Flixton F.C. were an English football club based in Flixton, near Urmston in Greater Manchester. They played in the North West Counties Football League Premier Division until 2012 when they resigned from the league. In the late 1990s they spent some time in the Northern Premier League. Previously they had also played in the Manchester League, the Lancashire & Cheshire Amateur League and the South Manchester and Wythenshawe League. They were members of the Manchester Football Association. They most recently played their home games at Valley Road in Flixton.

History
The club was formed in 1960, playing firstly in the South Manchester and Wythenshawe League before moving to the Lancashire & Cheshire Amateur League in 1964.

South Manchester & Wythenshawe League - 1960-1964
Their time in this league is still unclear, and it is probable that they were not known as Flixton during this time. Possibly played under the St Johns name, a local Flixton club in the South Manchester & Wythenshawe League, and this was the club that many of the first Flixton FC players came from.  It appears that the team only played as Flixton from 1964 onwards.

Lancashire & Cheshire Amateur League - 1964-1973
They applied to join the Lancashire & Cheshire Amateur League in 1964 as Flixton Villa but were accepted only on the proviso that they dropped "Villa".

(Dataset items)
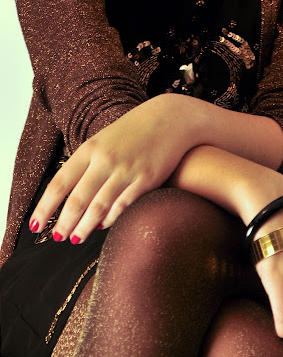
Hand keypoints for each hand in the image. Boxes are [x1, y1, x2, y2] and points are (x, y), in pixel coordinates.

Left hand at [29, 97, 193, 242]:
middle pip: (77, 200)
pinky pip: (123, 206)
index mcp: (91, 148)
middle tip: (57, 237)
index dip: (45, 208)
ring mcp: (127, 170)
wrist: (172, 118)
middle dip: (63, 223)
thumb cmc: (135, 130)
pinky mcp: (147, 180)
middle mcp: (107, 160)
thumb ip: (87, 162)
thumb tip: (68, 193)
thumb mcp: (105, 139)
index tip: (35, 225)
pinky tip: (102, 225)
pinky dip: (110, 219)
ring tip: (75, 238)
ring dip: (84, 227)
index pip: (60, 183)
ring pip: (99, 208)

REQUIRED ACTION 1:
Answer these questions from the Flixton F.C. history:
(a) In what year was the club formed?
(b) Where did the club most recently play its home games?
(c) Under what name did the club apply to join the Lancashire & Cheshire Amateur League in 1964?
REQUIRED ACTION 2: Go on with the Flixton F.C. history from the point where it stops.
The items are separate material from the Flixton F.C. history.

ANSWER 1:
(a) 1960
(b) Valley Road in Flixton
(c) Flixton Villa

ANSWER 2:
Playing as Flixton for the 1964-65 season in Division Three, their home games were played at Urmston Meadows in Urmston.  They won the division in this their first season.  In those days, the league didn't have a Premier Division, so Division 3 was the correct division number at the time they won it. 

The title was won after finishing level on points with South Manchester, but below them on goal difference.  However the league had a play-off if teams finished on level points where divisional championship, promotion or relegation were concerned. So the Division Three title was won by winning the Championship play-off against South Manchester.  

They finished Division Two runners-up in 1969-70, two points behind Division Two champions - the original Cheadle Heath Nomads.  This gained them promotion to Division One for the 1970-71 season.

Their time in Division One was short-lived as a next-to bottom finish in 1970-71 saw them return to Division Two.  They returned to the top flight after another 2nd place finish, 5 points behind Division Two champions Old Urmstonians.  Flixton's final season in the Lancashire & Cheshire Amateur League saw them finish 5th in Division One.

Manchester League - 1973-1986
Flixton then moved to the Manchester League in 1973, finishing 4th in Division Two (the 3rd level) in their first season in the league.  There was no Division Two the following season, so were moved to Division One and finished 7th in 1974-75, then 3rd the following season and then 4th in 1976-77.

1977-78 season saw Flixton win promotion to the Manchester League Premier Division by winning the Division One title, 5 points clear of 2nd placed Huntley.  In their first Premier Division season, they finished 1978-79 as runners-up to Salford Amateurs. They just avoided relegation the following season 1979-80, finishing 14th of 16 teams, but recovered to finish 5th the following season.

Runners-up spot was achieved again in 1981-82, finishing 5 points behind Abbey Hey. Finishing 3rd, 4th and 7th the next three seasons, they ended their spell in the Manchester League in 1985-86 with another runners-up spot, this time just 2 points behind Maine Road.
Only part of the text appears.